Selain itu Dr. Nagao juga menghimbau kepada Menteri Kesehatan serta PM Jepang Yoshihide Suga agar obat Ivermectin segera dipromosikan kepada masyarakat agar banyak dipakai kalangan terinfeksi awal corona.
"Selama ini semua pasien saya baik, sembuh tak bermasalah dengan obat tersbeut. Selain itu obat itu juga dijamin serta masuk dalam coverage asuransi di Jepang. Jadi saya rasa tak masalah dan ringan, tak banyak membebani bagi masyarakat Jepang," tambahnya lagi.

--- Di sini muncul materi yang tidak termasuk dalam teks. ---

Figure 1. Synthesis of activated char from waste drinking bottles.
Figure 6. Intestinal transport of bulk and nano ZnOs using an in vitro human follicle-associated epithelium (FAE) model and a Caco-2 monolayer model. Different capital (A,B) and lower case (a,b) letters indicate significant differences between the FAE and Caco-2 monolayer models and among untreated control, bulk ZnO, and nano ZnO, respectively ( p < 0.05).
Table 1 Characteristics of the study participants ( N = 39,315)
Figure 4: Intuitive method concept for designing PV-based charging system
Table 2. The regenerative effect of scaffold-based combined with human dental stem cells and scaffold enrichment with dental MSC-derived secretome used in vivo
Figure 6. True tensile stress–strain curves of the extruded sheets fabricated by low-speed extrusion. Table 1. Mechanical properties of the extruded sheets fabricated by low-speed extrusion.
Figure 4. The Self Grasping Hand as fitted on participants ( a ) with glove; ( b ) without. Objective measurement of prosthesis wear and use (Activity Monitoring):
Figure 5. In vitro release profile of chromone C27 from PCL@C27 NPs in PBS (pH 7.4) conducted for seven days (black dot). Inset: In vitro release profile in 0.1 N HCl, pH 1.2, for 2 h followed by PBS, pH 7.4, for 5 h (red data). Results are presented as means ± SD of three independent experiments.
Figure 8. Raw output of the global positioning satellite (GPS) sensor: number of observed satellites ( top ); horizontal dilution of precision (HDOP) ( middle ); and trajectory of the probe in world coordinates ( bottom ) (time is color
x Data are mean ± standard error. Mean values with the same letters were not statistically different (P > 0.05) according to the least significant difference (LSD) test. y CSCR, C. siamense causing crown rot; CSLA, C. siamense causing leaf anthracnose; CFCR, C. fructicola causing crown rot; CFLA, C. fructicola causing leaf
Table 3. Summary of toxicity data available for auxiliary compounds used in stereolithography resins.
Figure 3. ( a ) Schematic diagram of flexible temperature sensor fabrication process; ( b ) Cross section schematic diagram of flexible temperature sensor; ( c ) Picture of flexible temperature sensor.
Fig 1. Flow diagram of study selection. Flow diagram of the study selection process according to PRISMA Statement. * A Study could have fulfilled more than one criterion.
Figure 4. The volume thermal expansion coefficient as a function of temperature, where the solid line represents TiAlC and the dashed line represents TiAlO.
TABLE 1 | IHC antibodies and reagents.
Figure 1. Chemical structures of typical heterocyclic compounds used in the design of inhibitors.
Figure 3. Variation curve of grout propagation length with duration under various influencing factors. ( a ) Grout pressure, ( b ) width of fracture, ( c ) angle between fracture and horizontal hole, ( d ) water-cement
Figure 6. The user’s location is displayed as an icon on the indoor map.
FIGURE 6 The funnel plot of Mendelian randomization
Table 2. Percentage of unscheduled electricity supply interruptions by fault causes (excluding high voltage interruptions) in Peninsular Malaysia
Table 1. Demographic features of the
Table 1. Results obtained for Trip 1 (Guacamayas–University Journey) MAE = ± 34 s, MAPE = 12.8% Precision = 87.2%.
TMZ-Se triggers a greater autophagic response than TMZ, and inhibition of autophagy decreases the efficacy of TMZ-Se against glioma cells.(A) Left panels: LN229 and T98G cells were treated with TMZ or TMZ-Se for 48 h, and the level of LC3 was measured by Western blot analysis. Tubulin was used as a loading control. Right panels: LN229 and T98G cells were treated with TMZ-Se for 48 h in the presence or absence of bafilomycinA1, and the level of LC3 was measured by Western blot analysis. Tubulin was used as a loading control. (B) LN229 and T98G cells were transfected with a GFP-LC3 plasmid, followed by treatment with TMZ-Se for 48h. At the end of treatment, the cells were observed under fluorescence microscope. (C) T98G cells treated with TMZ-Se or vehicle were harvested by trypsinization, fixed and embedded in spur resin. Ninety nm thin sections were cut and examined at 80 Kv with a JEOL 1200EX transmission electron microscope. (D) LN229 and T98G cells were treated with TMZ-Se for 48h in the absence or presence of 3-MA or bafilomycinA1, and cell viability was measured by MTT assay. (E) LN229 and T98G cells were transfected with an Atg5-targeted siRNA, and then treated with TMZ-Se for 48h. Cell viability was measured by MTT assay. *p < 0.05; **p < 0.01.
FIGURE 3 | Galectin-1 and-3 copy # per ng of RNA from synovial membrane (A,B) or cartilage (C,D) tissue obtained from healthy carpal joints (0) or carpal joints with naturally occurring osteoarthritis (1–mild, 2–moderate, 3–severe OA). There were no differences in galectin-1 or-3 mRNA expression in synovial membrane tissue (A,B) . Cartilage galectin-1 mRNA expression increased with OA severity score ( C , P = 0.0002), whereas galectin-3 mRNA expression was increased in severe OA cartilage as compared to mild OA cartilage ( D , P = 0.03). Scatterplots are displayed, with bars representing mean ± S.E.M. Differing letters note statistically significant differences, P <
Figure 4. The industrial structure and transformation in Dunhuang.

Sampai saat ini pemerintah Jepang khususnya kementerian kesehatan masih terus memonitor penggunaan obat Ivermectin di Jepang, dan belum ada keputusan apa pun untuk memasyarakatkan obat tersebut di tengah pandemi saat ini.
Tokyo sendiri Kamis ini (12/8/2021) meningkat drastis jumlah terinfeksi hampir mencapai 5.000 orang per hari.
Minggu lalu seorang dokter telah memprediksi sekitar 18 Agustus jumlah pasien yang terinfeksi corona di Tokyo bisa mencapai 10.000 orang per hari nantinya.
Profesor Yoshihito Niki, Wakil Direktur Pusat Pernafasan, Rumah Sakit Kurashiki Daiichi, Profesor Penyakit Menular Klinis, Sekolah Kedokteran Universitas Showa Jepang memperkirakan jumlah infeksi bisa saja mencapai 10.000 orang di Tokyo sekitar 18 Agustus mendatang, paparnya 6 Agustus lalu.